To recap, I rose up the ranks in the healthcare industry until I was most recently the Vice President of Business Development at an excellent community hospital in the suburbs. Although I liked my job and my colleagues a lot, I left in September of last year, when I realized that the commute was barely tolerable and would be completely unfeasible once the baby arrived in December. I figured I would find something in the city after the baby was born.
I pursued some leads starting when Henry was three months, but I admit that I did not try very hard. There was one job that I was recruited for that actually would have been a great fit -- interesting work, good people -- but I felt ambivalent even about that. When the position was put on indefinite hold due to internal issues, I felt a wave of relief. Telling.
The emotion I feel most acutely when I think about working is disappointment. I want a career. I feel incredibly lame without a job. When I think about the fact that I am not working, I roll my eyes at myself in disgust. I want my children to see that women are important to and can contribute to public life just as they are and do at home.
I feel disappointed in myself for not somehow having the foresight to choose a career with more flexibility and for being scared to even try to go back to work full-time. I know how stressed out I was when I was working and commuting; I remember how much of strain it put on my marriage. How could I add another full-time job on top of that? I've always been such a perfectionist. I'm afraid I wouldn't know how to dial it back. And then I would implode.
I'm disappointed that the "working world" would value me less if I did dial it back from 120% to 90%. I hate how that world, and my industry in particular, still values face time. As Ms. Slaughter puts it:
Being able to work from home—in the evening after children are put to bed, or during their sick days or snow days, and at least some of the time on weekends—can be the key, for mothers, to carrying your full load versus letting a team down at crucial moments.I once had a boss ask me how he would know I was working if I weren't in the office. Here's the real question: How do you know I'm working when I am in the office? I could be on Facebook or Blogger. I could be writing poetry. And here's the real answer to both questions: If I didn't accomplish what you asked me to do, in the timeframe you asked me to do it in, that's how you would know I wasn't working.

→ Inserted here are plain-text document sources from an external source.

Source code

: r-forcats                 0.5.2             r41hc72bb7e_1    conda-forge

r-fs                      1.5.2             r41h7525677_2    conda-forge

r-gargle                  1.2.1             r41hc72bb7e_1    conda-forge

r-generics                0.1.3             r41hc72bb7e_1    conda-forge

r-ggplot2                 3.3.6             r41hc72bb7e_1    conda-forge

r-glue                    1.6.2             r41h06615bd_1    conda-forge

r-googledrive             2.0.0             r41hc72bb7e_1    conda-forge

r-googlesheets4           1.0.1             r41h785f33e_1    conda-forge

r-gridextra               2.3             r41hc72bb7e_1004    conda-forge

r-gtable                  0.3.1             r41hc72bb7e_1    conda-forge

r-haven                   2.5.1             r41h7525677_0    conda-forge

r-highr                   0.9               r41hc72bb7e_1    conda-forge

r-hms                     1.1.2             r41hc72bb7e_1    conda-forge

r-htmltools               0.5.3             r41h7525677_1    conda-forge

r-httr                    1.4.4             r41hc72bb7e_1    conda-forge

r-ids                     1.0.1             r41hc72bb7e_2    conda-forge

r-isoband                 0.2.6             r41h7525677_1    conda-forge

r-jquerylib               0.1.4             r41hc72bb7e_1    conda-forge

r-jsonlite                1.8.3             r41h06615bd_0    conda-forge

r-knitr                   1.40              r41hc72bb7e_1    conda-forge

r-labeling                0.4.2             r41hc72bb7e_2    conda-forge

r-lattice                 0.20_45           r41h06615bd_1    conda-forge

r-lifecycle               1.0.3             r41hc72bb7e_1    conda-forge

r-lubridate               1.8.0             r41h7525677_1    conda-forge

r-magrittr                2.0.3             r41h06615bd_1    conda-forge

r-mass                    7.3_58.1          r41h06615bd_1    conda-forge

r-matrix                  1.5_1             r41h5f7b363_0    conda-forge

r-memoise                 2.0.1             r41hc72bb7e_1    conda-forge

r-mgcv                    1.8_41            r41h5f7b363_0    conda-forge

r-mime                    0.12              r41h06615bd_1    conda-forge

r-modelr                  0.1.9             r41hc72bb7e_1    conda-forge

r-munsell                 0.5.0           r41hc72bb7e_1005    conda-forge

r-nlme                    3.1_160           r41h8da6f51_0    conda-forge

Alas, as Ms. Slaughter makes painfully clear, common sense does not reign.
The culture of “time macho”—a relentless competition to work harder, stay later, pull more all-nighters, travel around the world and bill the extra hours that the international date line affords you—remains astonishingly prevalent among professionals today.Maybe I would go back to work if I thought it could be tenable. But the current structure of the working world -- and of my industry in particular -- just doesn't work for me.
The second most prevalent emotion I have is anxiety. What if I regret the decision to stay home now? What if it derails me in the future? Ms. Slaughter also captures this sentiment perfectly:
Many women of my generation have found themselves, in the prime of their careers, saying no to opportunities they once would have jumped at and hoping those chances come around again later. Many others who have decided to step back for a while ... are worrying about how long they can “stay out” before they lose the competitive edge they worked so hard to acquire.What was the point of all those long hours, all that money spent on graduate degrees, all that time, if I can't get back in? Even if I'm not sure I want to get back in?
Finally, I feel guilt. Guilty for wasting energy ruminating on my extremely privileged position. I can decide whether or not I want to go back to work only because my husband makes enough money for us to survive on one income, at least for a little while. Cry me a river. Most people do not have that luxury.
But I realized that I didn’t just need to go home. Deep down, I wanted to go home.As it turns out, I love being home with my little boy. Raising Henry is the most difficult -- and most rewarding -- job I have ever had. I'm trying to put aside the disappointment, anxiety and guilt and enjoy every day with him for the gift that it is.
I'm not sure what's next. For the first time in my life, I'm (almost) okay with that.